When pet birds mature and secure a mate, they will limit the preening of the chest and other areas to the mate exclusively. Petting or cuddling a mature bird in any of these areas will communicate that you are a mate and can lead to unwanted behaviors such as egg-laying behaviors in females and aggression in males.
To avoid this confusion or any undesirable bird behaviors, keep petting limited to your bird’s head, neck, and feet. Try not to pet its tail feathers, however beautiful and soft. Pay extra close attention to your bird during mating season and keep petting to a minimum if you sense any confusion from your feathered friend.
Your Bird Actively Spends Time With You
When your bird seeks you out while spending time outside of the cage, this is a clear indicator that they enjoy spending time with you. For example, having a wingman (literally) riding on your shoulder is an activity countless bird owners enjoy and provides the opportunity to engage in activities around the house with your bird.
When interacting with your bird outside the cage, it’s important to keep both your and your bird’s safety in mind.

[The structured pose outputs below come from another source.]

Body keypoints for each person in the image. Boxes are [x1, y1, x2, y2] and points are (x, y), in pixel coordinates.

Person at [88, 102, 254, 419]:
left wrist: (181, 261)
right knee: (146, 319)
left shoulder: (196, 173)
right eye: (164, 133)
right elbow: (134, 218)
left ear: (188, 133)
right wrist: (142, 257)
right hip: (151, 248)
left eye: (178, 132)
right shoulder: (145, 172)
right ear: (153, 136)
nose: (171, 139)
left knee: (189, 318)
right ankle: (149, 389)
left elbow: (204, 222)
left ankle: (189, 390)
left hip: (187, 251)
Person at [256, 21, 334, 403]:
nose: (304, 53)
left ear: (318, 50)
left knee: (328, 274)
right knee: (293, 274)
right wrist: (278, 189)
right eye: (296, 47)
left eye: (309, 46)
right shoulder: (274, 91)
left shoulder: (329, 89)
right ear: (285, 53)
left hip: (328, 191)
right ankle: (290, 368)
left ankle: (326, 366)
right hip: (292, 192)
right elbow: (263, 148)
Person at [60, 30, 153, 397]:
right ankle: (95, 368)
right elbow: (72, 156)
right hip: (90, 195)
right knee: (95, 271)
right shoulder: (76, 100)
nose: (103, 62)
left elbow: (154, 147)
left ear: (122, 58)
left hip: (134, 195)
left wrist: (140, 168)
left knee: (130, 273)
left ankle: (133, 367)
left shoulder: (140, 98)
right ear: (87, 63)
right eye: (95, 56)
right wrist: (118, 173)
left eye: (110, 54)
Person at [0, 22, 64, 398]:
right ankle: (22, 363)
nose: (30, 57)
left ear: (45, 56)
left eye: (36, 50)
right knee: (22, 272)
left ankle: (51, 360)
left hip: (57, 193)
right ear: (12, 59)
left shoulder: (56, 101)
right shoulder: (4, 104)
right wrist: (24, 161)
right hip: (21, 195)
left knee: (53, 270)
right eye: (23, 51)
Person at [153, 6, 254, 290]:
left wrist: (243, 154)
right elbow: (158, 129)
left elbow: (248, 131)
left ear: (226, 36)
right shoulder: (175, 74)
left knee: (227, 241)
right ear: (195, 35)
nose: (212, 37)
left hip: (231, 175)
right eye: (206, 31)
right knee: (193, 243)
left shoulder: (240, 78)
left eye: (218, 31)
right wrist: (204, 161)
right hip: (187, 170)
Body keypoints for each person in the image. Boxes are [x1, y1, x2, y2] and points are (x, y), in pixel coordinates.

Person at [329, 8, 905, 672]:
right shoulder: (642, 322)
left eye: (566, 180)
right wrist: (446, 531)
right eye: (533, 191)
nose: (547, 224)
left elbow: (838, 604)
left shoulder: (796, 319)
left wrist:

Allowing your bird to ride on your shoulder, for example, can potentially present risks, including the bite and escape risks. The likelihood of a negative outcome from activities like riding on your shoulder is dependent on the bird. If your bird has exhibited territorial, aggressive, or unpredictable behaviors in the past, we would suggest a less risky alternative, such as training them to fly to your hand (but not further).

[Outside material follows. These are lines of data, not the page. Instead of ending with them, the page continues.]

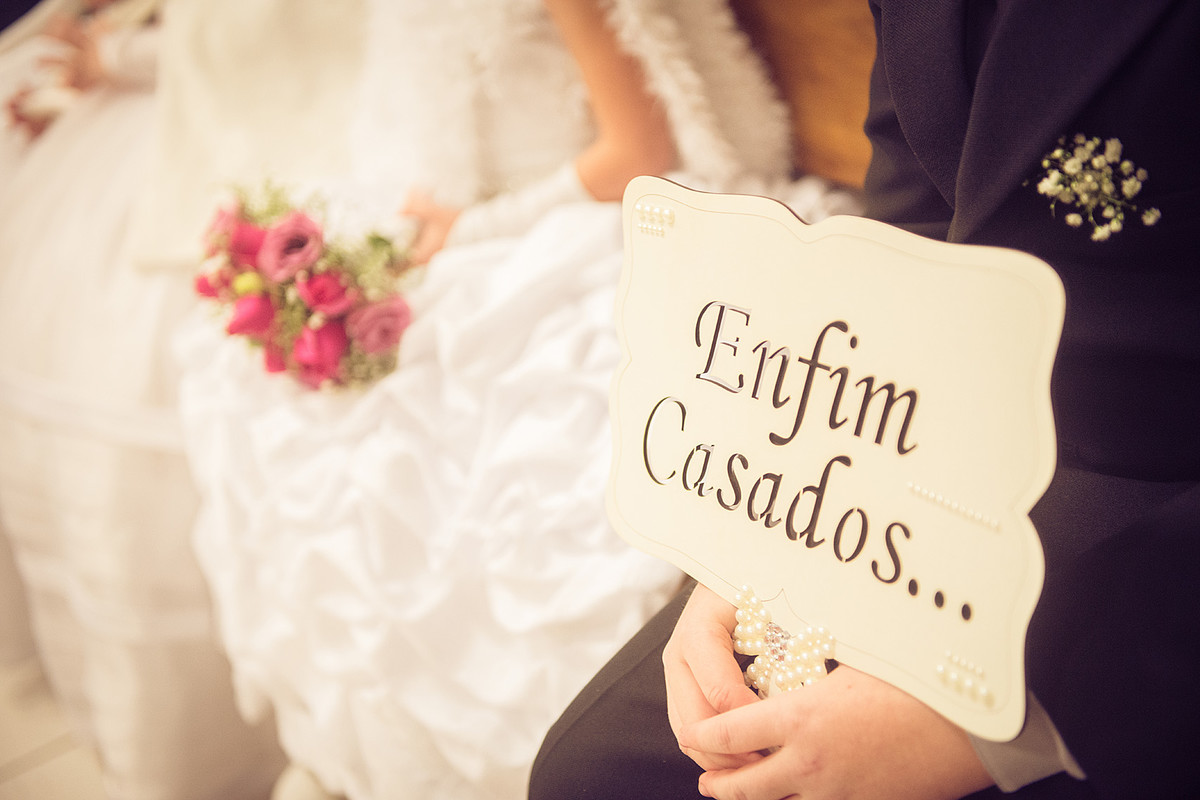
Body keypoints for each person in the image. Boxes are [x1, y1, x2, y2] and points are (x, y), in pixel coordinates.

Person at [144, 0, 861, 798]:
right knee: (291, 413)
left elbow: (637, 151)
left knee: (500, 463)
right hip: (462, 217)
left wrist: (474, 231)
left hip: (579, 217)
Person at [528, 0, 1200, 798]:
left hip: (1145, 556)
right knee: (591, 776)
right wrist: (763, 532)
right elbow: (912, 211)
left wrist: (1009, 724)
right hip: (917, 471)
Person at [0, 1, 288, 797]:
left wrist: (119, 53)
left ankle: (234, 743)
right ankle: (141, 733)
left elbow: (305, 40)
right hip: (126, 139)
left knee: (180, 446)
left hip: (247, 134)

Your Bird Regurgitates Food For You
While it may not seem like much of a compliment (and frankly might be a bit gross) at first blush, food regurgitation is a behavior that birds naturally perform for their offspring or mate. As such, regurgitating food in your presence is a sign that your bird cares for you and wants you to be happy and healthy.

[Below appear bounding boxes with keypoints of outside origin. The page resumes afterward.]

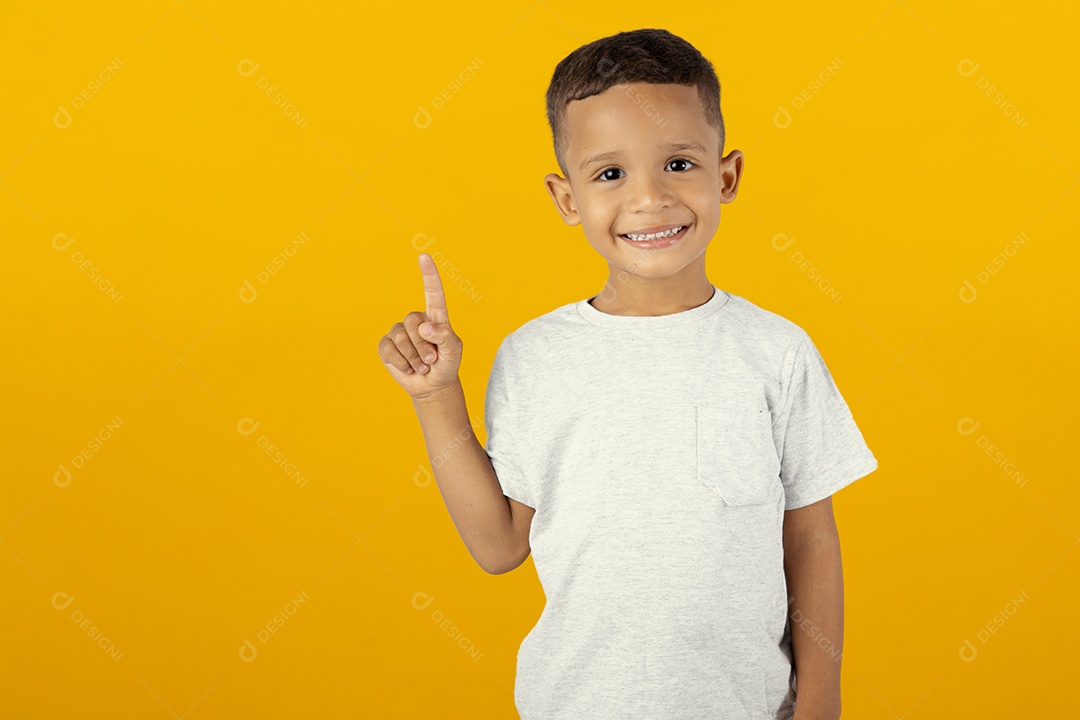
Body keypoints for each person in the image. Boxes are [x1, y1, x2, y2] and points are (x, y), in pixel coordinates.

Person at [377, 27, 877, 720]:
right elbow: (498, 546)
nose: (649, 198)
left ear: (726, 176)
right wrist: (436, 398)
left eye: (678, 163)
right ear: (567, 199)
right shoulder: (534, 357)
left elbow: (810, 537)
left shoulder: (776, 352)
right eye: (610, 174)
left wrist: (821, 700)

Your Bird Exhibits Playful Behavior
Spending time playing with you indicates your bird is in a good mood. They are relaxed and feel safe around you because they are focusing on something other than monitoring their environment.
If you catch your feathered friend hanging upside down, it is a good sign that they are happy and feel safe. This position leaves them vulnerable and any animal making themselves vulnerable in your company means that they trust that you won’t hurt them.
If your bird ignores their toys or isolates itself, it may indicate that they are ill, depressed, or worried about the environment around them.
Your Bird’s Body Language Is Positive
Bird body language is complex and is a sometimes-overlooked sign of trust. Take the following indications of happiness your feathered friend may exhibit in your presence:
- Flapping wings (while sitting still on a perch)
- Tail wagging (wags its tail either side-to-side or up and down)
- Bowing head down to ask for scritches
- Stretching feathers out when you enter the room to make themselves large and noticeable
- This indicates that your bird is trying to get your attention.
- Pupils dilate (flashing or widening and pinning or narrowing
- This can indicate that your bird is excited to see you.
Each bird will have their own individual traits in body language, pay careful attention to the queues they are giving you!
Once you have formed a bond with your bird, be careful not to break its trust in you. Just like with people, trust once lost is hard to get back. Enjoy the love and attention your bird gives you, learn about their individual quirks, and have fun playing with your avian family member. You are sure to be lifelong friends!